Thoughts about on-demand services: calling yourself the Uber of X doesn’t make you Uber

A few days ago, Sarah Tavel wrote a great Medium post titled “Taking the Wrong Lessons from Uber.” With the proliferation of the “Uber for X” startup genre, often with more than one app/startup fighting over similar space, I thought her post was extremely timely. Here’s the quote that really struck a chord with me: “The magic of Uber is that it used mobile to create a 10x better product than the incumbent (taxis), and did so at a lower price. The “and” is everything.”

A taxi on the streets of Berlin

A taxi on the streets of Berlin

Remember, in the days before Uber, there were two ways to get a cab. The first: stand at the curb, wait for an available cab to drive by (as indicated by its roof light, not by actual passengers inside) and flail your arms with the hope that the driver will see you and cross lanes of traffic to pick you up. Option number two was to call a taxi service and be told that a cab will be there in five minutes, only to be still waiting after half an hour. Both ways were highly inefficient both for passengers who spend time waiting, and drivers, who would drive aimlessly with the hope of spotting that flailing hand. Uber solved the inherent inefficiency of the industry and, as Ms Tavel emphasizes so well: it did so at a lower cost than taxis. The inefficiencies of the industry were so costly that Uber was able to deliver a better service at a lower price and still be profitable.

Which brings Ms Tavel to the other players in the Uber of X space. Here she has less praise: “…most often, 1) they are new costs, and 2) they don’t fundamentally recast cost structures like Uber did — instead, many of them are an arbitrage on the cost of wealthy people’s time vs the less wealthy.” It is the latter point that is intriguing: of these new services, how many of them are scalable to areas that are less urban and less wealthy. Says Ms Tavel: “The very wealthy might pay $20 for a surge delivery fee, but there aren’t a lot of those people. And how do unit economics shake out when you need to pay delivery people enough money to attract them, but not too much that only the top 1% can afford the service?” And therein lies the catch: these new services are not taking an existing, inefficient infrastructure that people already used, but are trying to invent a new space, one whose economies don’t make sense.

So, what’s a new startup to do? Ms Tavel answered that: fundamentally change the cost structures. In fact, most of the on-demand services are focused on some sort of delivery. Picking up groceries from a local store doesn’t change the cost structure, it adds a surcharge. Amazon might be in the position to change the grocery service, but the existing inefficiencies aren’t as great as taxis.
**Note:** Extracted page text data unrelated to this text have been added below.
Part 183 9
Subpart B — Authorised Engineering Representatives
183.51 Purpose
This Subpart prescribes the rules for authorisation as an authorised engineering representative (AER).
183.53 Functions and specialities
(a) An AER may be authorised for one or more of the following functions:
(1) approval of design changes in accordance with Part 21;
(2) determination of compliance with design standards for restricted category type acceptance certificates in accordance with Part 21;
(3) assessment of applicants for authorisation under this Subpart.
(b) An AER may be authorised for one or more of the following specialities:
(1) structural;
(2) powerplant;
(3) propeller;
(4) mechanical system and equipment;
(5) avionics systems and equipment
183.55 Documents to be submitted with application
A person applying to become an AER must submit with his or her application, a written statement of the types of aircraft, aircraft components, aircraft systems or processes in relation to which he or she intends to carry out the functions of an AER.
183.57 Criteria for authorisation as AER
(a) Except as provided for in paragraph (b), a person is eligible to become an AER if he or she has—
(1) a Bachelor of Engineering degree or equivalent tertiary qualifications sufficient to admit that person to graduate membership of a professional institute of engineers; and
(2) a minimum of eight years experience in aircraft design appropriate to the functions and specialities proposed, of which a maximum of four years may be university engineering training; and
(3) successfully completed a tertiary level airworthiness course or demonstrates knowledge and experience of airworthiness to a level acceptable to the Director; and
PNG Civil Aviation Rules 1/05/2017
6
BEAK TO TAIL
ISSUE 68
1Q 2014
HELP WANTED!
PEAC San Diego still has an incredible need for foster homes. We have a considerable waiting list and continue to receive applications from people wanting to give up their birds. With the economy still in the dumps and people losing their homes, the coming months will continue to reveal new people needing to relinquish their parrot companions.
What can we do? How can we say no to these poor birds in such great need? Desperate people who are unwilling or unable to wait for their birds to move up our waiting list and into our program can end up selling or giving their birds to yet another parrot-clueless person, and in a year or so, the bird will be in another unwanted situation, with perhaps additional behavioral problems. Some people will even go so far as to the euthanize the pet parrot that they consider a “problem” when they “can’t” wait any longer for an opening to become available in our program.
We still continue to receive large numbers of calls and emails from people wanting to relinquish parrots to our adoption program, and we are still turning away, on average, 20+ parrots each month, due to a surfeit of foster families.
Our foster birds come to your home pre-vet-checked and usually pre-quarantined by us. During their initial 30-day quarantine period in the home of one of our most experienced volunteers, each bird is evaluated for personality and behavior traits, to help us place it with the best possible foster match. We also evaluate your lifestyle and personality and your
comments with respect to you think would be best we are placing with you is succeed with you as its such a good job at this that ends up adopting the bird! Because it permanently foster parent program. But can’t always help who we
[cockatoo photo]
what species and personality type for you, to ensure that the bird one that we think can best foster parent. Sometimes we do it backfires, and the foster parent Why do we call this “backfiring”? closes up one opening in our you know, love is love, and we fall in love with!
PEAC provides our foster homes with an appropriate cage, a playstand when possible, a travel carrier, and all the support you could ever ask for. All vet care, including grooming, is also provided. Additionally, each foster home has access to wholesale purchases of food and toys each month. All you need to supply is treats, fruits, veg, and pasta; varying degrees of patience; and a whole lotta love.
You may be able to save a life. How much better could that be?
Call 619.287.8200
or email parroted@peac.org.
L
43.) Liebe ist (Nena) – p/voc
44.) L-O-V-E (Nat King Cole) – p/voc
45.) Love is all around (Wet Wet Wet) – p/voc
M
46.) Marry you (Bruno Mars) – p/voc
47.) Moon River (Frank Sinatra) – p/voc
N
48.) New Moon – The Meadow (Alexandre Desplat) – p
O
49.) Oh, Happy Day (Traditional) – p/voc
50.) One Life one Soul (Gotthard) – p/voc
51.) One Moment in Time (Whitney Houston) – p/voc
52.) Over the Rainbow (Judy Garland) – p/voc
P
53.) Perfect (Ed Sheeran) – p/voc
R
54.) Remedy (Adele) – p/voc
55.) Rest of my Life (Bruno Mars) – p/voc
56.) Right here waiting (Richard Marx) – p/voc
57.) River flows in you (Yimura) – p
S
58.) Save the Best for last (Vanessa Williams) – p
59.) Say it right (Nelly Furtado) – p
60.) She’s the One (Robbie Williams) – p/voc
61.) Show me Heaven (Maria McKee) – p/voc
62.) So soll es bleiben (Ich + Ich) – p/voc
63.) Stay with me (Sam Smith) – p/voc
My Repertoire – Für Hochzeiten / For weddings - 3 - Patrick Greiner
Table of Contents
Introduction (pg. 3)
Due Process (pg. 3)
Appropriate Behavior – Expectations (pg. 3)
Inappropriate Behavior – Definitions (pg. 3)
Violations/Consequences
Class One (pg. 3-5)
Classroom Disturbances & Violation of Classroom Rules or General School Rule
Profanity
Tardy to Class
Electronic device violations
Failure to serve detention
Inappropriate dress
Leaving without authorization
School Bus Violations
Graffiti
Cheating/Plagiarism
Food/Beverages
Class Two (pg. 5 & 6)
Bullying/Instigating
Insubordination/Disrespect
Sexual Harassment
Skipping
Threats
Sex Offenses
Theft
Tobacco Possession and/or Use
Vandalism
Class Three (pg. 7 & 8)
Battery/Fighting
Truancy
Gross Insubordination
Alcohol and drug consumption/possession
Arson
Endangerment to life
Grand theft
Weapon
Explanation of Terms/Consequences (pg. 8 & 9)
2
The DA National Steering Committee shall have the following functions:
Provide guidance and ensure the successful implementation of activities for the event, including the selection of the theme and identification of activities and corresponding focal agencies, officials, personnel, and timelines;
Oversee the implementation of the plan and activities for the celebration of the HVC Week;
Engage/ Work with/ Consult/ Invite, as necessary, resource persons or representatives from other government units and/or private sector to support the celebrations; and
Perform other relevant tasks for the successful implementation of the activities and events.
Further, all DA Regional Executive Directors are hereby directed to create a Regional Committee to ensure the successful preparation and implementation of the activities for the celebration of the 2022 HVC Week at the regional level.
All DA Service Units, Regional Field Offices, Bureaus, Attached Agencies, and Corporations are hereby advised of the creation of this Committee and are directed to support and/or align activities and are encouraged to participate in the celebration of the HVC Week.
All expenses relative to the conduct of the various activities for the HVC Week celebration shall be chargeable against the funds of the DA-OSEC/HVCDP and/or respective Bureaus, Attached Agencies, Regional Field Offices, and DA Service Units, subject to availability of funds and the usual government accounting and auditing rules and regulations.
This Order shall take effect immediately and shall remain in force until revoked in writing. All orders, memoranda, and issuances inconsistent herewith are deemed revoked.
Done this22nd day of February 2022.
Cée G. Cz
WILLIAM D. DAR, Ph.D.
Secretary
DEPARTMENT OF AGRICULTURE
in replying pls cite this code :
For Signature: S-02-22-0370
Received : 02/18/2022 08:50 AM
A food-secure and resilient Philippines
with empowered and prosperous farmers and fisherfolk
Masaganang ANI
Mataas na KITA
Remember, Webvan tried this. Likewise, flower delivery service BloomThat found out that even when building a business like a tech company, the inherent cost structure is pretty much the same.

Where I think services have a chance are those where the connection between provider and consumer have been filled with middlemen, whether because of liability issues or because providers aren’t interested in being more efficient. Healthcare in the US is such an example where inefficiencies are rampant but change unlikely: the entrenched parties are not interested in earning less and having patients know more about their cost structure and developing a new network of healthcare professionals is prohibitively expensive. On the other hand, payments, where mobile phones replace the entrenched credit card system (now made hugely annoying with the new EMV chips) are a great opportunity: faster, smoother, less fraudulent payments make life easier for users and merchants alike. 

Why did I write this post, seeing as I’m not creating a new service? Because I’m a bit disillusioned from the abundance of new services claiming to be the Uber of X and ending up being a delivery system with an app that are so alike, they might all be displaced by Amazon really soon. I’m not always a fan of Uber’s practices and granted, there is a huge problem with relying on a temporary, on-demand workforce, but they did something quite revolutionary. I want to see more of that: use the advantages of mobile to really revolutionize a space, not just add delivery.